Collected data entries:
───

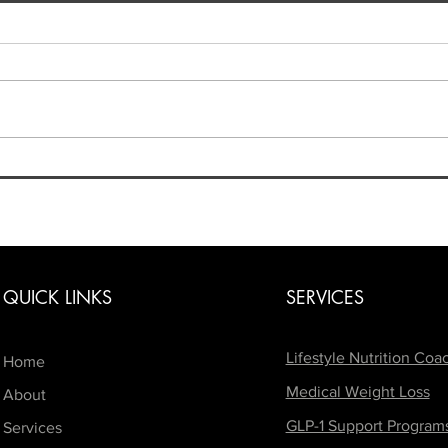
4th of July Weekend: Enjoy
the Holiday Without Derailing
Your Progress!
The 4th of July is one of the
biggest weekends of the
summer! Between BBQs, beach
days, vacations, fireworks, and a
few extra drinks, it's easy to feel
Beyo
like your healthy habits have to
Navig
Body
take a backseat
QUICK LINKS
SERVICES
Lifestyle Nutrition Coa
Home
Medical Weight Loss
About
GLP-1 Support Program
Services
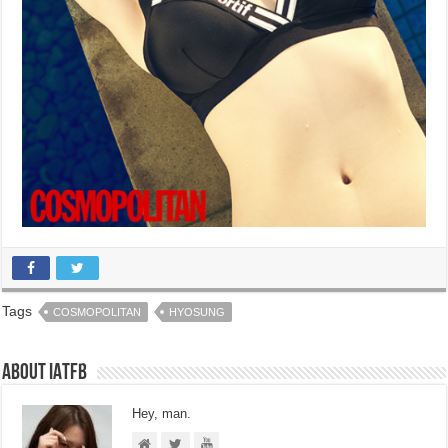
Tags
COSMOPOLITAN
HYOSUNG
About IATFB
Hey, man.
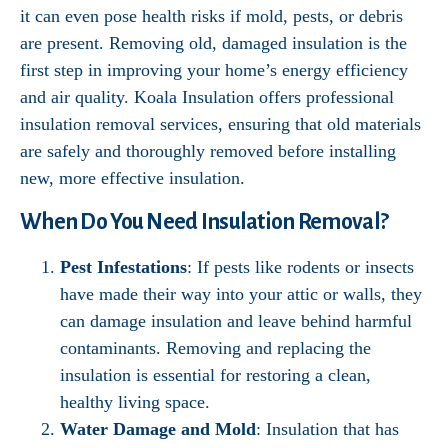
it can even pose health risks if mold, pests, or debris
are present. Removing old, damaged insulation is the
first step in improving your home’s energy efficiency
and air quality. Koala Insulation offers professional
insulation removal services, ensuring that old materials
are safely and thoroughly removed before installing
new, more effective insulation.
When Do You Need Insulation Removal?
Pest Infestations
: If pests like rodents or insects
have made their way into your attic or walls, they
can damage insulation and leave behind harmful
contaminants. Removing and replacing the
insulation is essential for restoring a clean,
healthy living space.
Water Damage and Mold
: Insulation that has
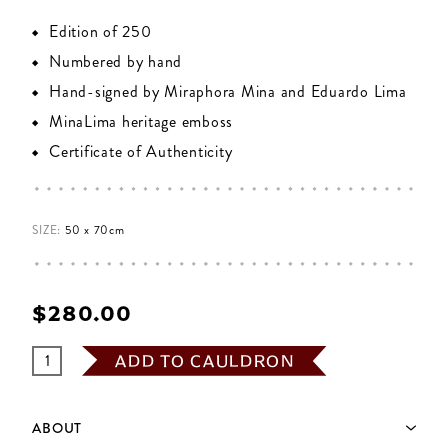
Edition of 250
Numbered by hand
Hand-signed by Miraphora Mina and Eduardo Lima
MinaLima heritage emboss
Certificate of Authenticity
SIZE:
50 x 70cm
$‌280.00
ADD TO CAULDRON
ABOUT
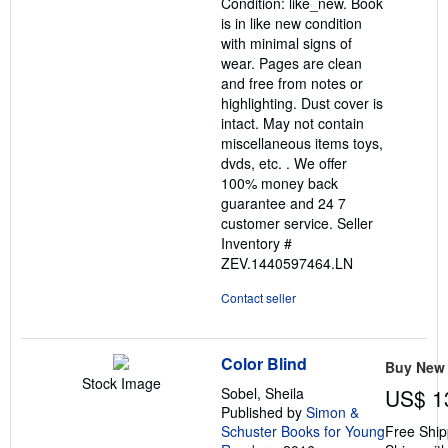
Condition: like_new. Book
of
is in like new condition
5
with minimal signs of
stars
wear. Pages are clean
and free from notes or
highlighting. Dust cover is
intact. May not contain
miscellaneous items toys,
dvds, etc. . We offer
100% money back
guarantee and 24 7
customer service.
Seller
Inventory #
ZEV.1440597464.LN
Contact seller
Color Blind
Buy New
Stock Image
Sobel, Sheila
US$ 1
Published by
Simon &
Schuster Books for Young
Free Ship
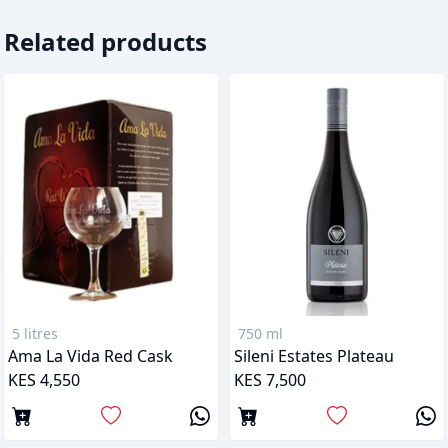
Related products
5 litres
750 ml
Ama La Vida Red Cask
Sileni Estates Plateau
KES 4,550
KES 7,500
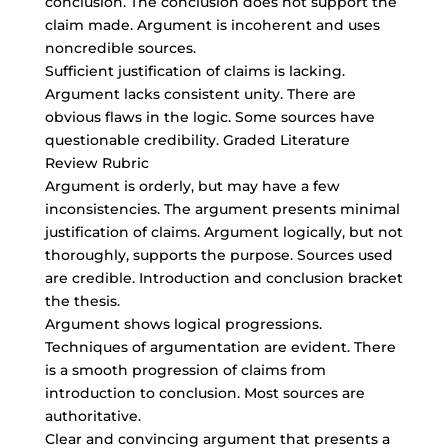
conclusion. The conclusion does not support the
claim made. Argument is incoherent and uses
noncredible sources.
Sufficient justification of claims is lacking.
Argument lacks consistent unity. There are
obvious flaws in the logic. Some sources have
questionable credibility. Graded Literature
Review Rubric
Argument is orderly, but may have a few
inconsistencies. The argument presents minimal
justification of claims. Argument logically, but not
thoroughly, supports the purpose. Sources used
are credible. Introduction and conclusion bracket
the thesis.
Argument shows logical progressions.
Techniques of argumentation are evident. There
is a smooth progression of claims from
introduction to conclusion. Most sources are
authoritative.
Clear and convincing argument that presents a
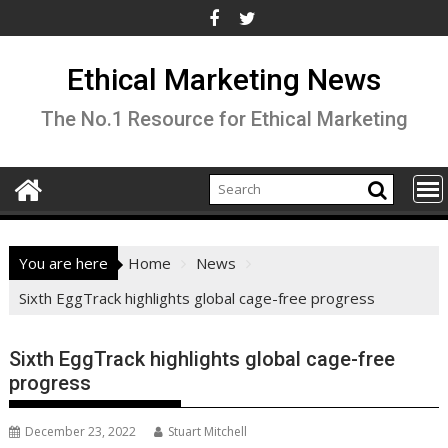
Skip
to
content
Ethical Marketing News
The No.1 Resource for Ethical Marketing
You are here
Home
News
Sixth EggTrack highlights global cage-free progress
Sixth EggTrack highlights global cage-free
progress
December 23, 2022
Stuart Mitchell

───

→ Aim of the task
Show every line in the entries above that contains the string "presents".

→ Written answer
inconsistencies. The argument presents minimal
Clear and convincing argument that presents a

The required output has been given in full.